> _Actions to take_:
a: List the metallic species that the passage on metal particle emissions names as the primary focus of the work.
b: Continue the passage on metal particle emissions from energetic reactions from the point where it stops.

╭─ Quoted passage

The objective of this work was to characterize metal particle emissions from energetic material reactions, in particular from solid propellant combustion, using a non-intrusive optical diagnostic method. The primary focus was on the release of the metallic species of aluminum, copper, lead, and mercury during energetic reactions. The motivation for developing such diagnostic methods is that particulate matter released to the air during reactions of metal-based energetics and pyrotechnics can cause adverse health effects, such as pulmonary and cardiovascular disease, particulate matter-induced allergy, and cancer. In particular, Department of Defense employees working in test ranges, disposal sites, regular warfighters as well as general public in exposed areas are vulnerable to these harmful effects.

The primary technical approach used for this research study was laser-induced breakdown spectroscopy (LIBS). LIBS is a widely used, robust elemental analysis technique, in which high-intensity laser pulses are used to generate a localized plasma in the medium where the composition is to be detected. Light emitted during ionization-recombination following this plasma is then collected and dispersed using a spectrometer onto a charge-coupled device array. The elemental composition can be determined based on the characteristic spectral lines detected and their relative intensities. Two LIBS schemes were used during the current experiments: one using a traditional 10-nanosecond (ns) pulse-duration, 10-Hz repetition-rate, neodymium-doped yttrium aluminum garnet (Nd:YAG) laser, and the second scheme which utilized an 80-femtosecond (fs) pulse-duration, 1-kHz repetition-rate, amplified Ti:Sapphire laser system. To the best of the research team's knowledge, this was the first-time implementation of the fs-LIBS scheme for elemental species detection in hot, gas-phase reaction media. Several advantages of using fs-LIBS in such environments were hypothesized in the current study.

The results of traditional ns-LIBS-based approach as well as novel fs-LIBS scheme were discussed. Before attempting to detect the metallic species in the gas-phase exhaust region during the combustion of laboratory-scale propellant sticks, initial experiments of laser pulse energy dependence and plasma decay time were performed using solid target plates of Al, Cu and Pb. These initial experiments were conducted to determine the optimum laser parameters as well as to optimize the signal collection apparatus. Subsequent experiments were conducted during combustion events of hydroxyl-terminated polybutadiene/ammonium perchlorate (HTPB/AP) propellant samples doped with known quantities of above metals, in particular micron-size Al, Pb (from base metal as well as lead stearate [(C17H35COO)2Pb], a common additive for altering the reaction rate), Cu, and Mercury Chloride (Hg2Cl2).

╰─
╭─ Supplied data

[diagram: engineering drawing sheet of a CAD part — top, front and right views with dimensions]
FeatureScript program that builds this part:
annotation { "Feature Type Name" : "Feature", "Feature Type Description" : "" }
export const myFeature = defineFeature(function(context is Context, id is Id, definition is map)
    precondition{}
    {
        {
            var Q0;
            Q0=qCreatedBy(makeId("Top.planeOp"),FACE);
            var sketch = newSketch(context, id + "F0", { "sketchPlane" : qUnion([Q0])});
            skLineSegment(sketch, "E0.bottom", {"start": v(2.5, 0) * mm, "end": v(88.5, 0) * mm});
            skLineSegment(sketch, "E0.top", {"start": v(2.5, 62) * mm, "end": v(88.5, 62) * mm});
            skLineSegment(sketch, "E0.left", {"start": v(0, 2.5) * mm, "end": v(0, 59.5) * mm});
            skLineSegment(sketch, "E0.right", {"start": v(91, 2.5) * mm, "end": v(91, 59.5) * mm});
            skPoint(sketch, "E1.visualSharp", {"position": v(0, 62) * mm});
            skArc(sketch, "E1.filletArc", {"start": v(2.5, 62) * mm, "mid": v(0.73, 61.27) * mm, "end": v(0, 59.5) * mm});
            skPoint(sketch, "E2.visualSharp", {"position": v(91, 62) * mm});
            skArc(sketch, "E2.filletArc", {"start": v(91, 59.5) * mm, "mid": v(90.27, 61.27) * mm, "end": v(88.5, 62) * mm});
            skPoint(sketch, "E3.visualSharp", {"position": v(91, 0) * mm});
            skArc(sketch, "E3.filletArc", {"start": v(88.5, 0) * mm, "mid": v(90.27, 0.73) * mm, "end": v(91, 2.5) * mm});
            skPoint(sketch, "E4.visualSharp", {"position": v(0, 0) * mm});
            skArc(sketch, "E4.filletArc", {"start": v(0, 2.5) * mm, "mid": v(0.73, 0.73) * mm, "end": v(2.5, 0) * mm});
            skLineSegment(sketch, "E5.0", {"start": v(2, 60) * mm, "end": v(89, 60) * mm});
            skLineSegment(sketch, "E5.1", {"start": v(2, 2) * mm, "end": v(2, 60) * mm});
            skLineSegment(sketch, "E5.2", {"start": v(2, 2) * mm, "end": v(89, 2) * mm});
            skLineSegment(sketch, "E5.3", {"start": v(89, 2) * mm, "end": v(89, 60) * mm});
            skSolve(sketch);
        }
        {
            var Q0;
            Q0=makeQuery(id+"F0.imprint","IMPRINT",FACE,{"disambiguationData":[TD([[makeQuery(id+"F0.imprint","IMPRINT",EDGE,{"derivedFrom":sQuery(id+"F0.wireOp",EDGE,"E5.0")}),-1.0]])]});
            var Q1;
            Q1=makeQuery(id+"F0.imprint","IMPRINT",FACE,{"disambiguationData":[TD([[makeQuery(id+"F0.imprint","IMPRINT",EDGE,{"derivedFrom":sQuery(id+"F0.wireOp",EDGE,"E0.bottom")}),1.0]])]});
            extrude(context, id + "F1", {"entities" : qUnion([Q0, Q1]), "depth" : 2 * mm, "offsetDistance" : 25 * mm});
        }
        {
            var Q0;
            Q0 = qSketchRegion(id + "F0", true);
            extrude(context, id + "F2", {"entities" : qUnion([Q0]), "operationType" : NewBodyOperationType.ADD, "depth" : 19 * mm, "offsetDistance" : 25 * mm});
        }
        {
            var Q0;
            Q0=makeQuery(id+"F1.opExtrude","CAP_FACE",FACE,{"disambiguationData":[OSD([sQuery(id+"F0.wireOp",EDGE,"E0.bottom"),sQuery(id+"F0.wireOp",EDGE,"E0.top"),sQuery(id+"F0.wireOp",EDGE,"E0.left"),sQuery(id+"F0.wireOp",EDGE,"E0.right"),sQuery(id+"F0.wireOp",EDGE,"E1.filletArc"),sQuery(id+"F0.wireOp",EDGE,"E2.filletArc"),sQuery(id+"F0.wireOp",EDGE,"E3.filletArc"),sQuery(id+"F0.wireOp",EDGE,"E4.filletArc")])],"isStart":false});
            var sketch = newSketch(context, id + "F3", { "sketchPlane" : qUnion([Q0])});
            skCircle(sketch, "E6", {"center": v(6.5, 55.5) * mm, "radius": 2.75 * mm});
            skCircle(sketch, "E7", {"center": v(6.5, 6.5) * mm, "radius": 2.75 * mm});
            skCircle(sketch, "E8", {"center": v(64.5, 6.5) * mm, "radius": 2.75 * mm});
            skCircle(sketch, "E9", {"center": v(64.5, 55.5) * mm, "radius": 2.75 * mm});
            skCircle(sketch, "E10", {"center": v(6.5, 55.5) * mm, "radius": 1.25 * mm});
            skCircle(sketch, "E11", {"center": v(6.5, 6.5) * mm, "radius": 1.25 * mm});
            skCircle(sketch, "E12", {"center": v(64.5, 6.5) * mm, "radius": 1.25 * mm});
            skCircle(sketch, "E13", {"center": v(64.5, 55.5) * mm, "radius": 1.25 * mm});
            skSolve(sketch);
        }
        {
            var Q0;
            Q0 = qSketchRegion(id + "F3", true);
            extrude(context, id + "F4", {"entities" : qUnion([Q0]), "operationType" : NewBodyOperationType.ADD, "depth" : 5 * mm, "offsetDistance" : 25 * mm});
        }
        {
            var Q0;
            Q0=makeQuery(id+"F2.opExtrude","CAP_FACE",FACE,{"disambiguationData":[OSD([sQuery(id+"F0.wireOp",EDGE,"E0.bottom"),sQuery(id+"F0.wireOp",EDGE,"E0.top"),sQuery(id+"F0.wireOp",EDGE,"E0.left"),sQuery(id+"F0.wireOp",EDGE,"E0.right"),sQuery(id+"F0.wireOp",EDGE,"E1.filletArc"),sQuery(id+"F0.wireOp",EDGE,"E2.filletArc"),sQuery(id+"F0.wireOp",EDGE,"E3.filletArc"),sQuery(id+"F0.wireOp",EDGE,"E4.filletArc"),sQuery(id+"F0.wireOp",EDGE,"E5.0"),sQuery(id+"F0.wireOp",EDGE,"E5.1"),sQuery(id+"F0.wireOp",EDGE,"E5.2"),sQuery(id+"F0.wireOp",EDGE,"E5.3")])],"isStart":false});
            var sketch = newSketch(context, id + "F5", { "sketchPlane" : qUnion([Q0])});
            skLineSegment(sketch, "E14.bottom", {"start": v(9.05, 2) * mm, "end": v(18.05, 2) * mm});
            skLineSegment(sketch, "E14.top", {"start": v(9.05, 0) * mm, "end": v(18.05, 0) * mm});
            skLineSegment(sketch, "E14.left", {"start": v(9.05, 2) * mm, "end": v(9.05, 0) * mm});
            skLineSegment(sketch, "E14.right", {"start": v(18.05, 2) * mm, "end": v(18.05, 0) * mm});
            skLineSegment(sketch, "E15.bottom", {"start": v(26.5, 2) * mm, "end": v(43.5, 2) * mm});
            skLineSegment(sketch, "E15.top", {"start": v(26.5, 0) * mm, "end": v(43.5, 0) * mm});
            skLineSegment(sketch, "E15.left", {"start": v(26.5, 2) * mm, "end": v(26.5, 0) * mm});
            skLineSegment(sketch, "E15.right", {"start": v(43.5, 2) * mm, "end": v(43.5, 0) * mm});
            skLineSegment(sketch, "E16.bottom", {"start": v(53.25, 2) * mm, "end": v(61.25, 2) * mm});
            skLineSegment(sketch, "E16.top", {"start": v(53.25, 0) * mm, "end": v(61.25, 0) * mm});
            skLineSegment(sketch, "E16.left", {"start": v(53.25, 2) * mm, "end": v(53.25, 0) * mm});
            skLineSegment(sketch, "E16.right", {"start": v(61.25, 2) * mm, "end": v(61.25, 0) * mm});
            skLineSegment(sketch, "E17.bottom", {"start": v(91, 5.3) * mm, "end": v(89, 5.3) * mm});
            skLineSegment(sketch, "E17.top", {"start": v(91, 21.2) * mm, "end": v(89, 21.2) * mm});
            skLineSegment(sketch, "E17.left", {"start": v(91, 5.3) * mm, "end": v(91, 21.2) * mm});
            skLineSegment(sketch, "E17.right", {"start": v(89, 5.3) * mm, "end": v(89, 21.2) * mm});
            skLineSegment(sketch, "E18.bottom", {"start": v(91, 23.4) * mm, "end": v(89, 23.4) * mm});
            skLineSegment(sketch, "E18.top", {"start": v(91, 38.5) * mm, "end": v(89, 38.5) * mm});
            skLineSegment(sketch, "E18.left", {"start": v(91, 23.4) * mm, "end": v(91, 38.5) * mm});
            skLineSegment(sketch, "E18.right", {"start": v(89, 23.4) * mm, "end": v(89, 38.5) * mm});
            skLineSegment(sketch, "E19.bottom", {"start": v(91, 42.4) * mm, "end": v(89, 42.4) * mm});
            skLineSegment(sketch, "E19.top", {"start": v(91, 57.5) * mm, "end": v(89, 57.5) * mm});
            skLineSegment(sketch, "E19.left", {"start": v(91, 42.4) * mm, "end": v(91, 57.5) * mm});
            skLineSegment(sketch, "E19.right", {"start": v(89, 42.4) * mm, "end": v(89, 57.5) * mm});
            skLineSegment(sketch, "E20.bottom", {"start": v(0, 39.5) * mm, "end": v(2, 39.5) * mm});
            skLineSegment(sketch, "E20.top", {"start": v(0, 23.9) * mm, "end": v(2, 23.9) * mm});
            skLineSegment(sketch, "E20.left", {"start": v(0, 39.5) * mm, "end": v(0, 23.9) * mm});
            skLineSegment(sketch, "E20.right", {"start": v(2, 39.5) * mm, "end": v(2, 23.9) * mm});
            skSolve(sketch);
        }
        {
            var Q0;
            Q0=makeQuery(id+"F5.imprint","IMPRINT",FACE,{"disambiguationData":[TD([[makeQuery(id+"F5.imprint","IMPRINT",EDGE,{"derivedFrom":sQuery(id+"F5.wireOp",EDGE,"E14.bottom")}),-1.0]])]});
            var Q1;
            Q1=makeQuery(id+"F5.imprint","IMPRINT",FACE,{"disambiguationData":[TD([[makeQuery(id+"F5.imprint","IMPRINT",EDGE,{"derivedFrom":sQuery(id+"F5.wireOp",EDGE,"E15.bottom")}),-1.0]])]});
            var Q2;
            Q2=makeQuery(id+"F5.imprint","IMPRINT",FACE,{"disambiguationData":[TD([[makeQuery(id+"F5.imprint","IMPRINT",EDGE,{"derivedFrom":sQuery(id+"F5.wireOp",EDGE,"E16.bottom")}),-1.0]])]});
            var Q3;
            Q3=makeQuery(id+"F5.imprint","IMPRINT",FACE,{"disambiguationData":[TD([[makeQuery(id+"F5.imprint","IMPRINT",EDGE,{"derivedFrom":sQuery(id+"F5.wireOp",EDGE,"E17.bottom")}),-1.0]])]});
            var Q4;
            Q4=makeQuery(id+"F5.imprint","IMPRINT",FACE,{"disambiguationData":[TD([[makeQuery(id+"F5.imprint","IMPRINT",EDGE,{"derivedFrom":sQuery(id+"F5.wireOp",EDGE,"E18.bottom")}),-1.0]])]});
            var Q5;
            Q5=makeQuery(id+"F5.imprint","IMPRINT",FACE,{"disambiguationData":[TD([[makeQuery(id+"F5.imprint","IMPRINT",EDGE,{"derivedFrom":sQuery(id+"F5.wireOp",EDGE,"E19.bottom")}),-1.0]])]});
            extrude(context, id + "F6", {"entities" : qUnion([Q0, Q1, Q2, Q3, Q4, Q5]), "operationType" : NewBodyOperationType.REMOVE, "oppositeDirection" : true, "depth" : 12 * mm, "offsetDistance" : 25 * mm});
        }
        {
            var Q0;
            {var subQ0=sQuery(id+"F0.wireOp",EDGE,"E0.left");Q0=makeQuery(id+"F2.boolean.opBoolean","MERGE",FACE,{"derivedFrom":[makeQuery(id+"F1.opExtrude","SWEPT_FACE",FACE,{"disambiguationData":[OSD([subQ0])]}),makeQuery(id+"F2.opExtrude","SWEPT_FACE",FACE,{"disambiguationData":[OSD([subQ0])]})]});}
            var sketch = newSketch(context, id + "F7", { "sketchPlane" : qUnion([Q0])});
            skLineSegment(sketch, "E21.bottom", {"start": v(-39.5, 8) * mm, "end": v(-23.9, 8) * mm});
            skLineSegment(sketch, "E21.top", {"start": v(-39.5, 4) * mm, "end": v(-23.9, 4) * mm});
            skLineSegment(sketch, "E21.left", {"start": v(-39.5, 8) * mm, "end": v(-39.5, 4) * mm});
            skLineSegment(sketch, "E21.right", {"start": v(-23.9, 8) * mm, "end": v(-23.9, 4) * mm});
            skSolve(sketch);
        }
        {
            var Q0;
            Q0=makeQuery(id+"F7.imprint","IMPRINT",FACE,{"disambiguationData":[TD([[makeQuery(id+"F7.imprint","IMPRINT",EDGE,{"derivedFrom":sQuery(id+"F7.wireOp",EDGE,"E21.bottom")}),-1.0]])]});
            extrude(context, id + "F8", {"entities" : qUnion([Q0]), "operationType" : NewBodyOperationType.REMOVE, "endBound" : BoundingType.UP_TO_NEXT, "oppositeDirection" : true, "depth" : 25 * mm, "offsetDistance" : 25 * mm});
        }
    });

╰─

> _Responses_:
a: Aluminum, copper, lead, and mercury.

b:
The ns-LIBS scheme was capable of detecting Al LIBS signal corresponding to the samples with predetermined quantities of Al in the 5–16% range by mass. An aluminum metal concentration study was also performed, which showed that a propellant strand with a higher mass percentage of aluminum is more likely to have a LIBS signal until up to a point where the gas-phase reaction zone begins to act like a homogeneous medium. Subsequently, a comparison of LIBS detection between a ns Nd:YAG laser and fs Ti:Sapphire laser was also performed. While the LIBS scheme using the 10-ns, 10-Hz Nd:YAG laser pulses could not detect any other metal species besides aluminum, the 80-fs, 1-kHz Ti:Sapphire laser was able to detect characteristic signals from all the metallic additives at percentage concentration in the range of 2–16% by mass in the initial solid propellant mix. Methodologies for further enhancement of detection limits, quantitative concentration determination, as well as better characterization of the reacting particle flow field are discussed.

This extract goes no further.